## TASK BRIEF
Repeat the data exactly, please.

## MATERIAL SUPPLIED
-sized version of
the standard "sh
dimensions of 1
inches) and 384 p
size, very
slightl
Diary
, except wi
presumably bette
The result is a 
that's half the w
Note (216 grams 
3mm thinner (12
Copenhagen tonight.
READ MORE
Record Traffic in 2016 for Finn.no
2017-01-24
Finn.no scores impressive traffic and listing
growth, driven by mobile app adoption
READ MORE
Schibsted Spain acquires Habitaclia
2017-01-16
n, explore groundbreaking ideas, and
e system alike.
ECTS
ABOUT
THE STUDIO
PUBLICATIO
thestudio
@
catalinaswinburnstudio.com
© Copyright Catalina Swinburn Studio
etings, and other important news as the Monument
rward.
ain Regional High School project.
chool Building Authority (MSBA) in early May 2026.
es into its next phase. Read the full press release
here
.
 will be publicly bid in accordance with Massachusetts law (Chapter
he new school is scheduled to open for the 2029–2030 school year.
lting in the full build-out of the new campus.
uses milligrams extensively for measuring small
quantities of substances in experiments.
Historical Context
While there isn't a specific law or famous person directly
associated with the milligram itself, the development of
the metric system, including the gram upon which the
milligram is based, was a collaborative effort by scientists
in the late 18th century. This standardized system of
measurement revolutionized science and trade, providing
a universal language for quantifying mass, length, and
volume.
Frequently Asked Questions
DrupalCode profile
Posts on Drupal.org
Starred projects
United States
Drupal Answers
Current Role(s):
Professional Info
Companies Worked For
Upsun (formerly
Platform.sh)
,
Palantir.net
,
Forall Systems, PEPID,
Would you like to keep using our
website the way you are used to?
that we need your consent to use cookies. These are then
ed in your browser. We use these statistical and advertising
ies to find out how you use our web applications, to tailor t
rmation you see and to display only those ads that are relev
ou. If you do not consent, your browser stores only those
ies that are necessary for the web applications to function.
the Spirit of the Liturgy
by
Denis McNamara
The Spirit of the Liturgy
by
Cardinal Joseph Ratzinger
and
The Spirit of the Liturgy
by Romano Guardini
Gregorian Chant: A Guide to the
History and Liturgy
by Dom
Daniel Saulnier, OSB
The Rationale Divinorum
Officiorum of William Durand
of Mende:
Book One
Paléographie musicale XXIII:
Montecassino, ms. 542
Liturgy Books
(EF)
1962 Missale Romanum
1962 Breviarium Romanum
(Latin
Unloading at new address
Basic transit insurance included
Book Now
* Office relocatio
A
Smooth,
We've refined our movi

## SOLUTION BELOW
-sized version of
the standard "sh
dimensions of 1
inches) and 384 p
size, very
slightl
Diary
, except wi
presumably bette
The result is a 
that's half the w
Note (216 grams 
3mm thinner (12
Copenhagen tonight.
READ MORE
Record Traffic in 2016 for Finn.no
2017-01-24
Finn.no scores impressive traffic and listing
growth, driven by mobile app adoption
READ MORE
Schibsted Spain acquires Habitaclia
2017-01-16
n, explore groundbreaking ideas, and
e system alike.
ECTS
ABOUT
THE STUDIO
PUBLICATIO
thestudio
@
catalinaswinburnstudio.com
© Copyright Catalina Swinburn Studio
etings, and other important news as the Monument
rward.
ain Regional High School project.
chool Building Authority (MSBA) in early May 2026.
es into its next phase. Read the full press release
here
.
 will be publicly bid in accordance with Massachusetts law (Chapter
he new school is scheduled to open for the 2029–2030 school year.
lting in the full build-out of the new campus.
uses milligrams extensively for measuring small
quantities of substances in experiments.
Historical Context
While there isn't a specific law or famous person directly
associated with the milligram itself, the development of
the metric system, including the gram upon which the
milligram is based, was a collaborative effort by scientists
in the late 18th century. This standardized system of
measurement revolutionized science and trade, providing
a universal language for quantifying mass, length, and
volume.
Frequently Asked Questions
DrupalCode profile
Posts on Drupal.org
Starred projects
United States
Drupal Answers
Current Role(s):
Professional Info
Companies Worked For
Upsun (formerly
Platform.sh)
,
Palantir.net
,
Forall Systems, PEPID,
Would you like to keep using our
website the way you are used to?
that we need your consent to use cookies. These are then
ed in your browser. We use these statistical and advertising
ies to find out how you use our web applications, to tailor t
rmation you see and to display only those ads that are relev
ou. If you do not consent, your browser stores only those
ies that are necessary for the web applications to function.
the Spirit of the Liturgy
by
Denis McNamara
The Spirit of the Liturgy
by
Cardinal Joseph Ratzinger
and
The Spirit of the Liturgy
by Romano Guardini
Gregorian Chant: A Guide to the
History and Liturgy
by Dom
Daniel Saulnier, OSB
The Rationale Divinorum
Officiorum of William Durand
of Mende:
Book One
Paléographie musicale XXIII:
Montecassino, ms. 542
Liturgy Books
(EF)
1962 Missale Romanum
1962 Breviarium Romanum
(Latin
Unloading at new address
Basic transit insurance included
Book Now
* Office relocatio
A
Smooth,
We've refined our movi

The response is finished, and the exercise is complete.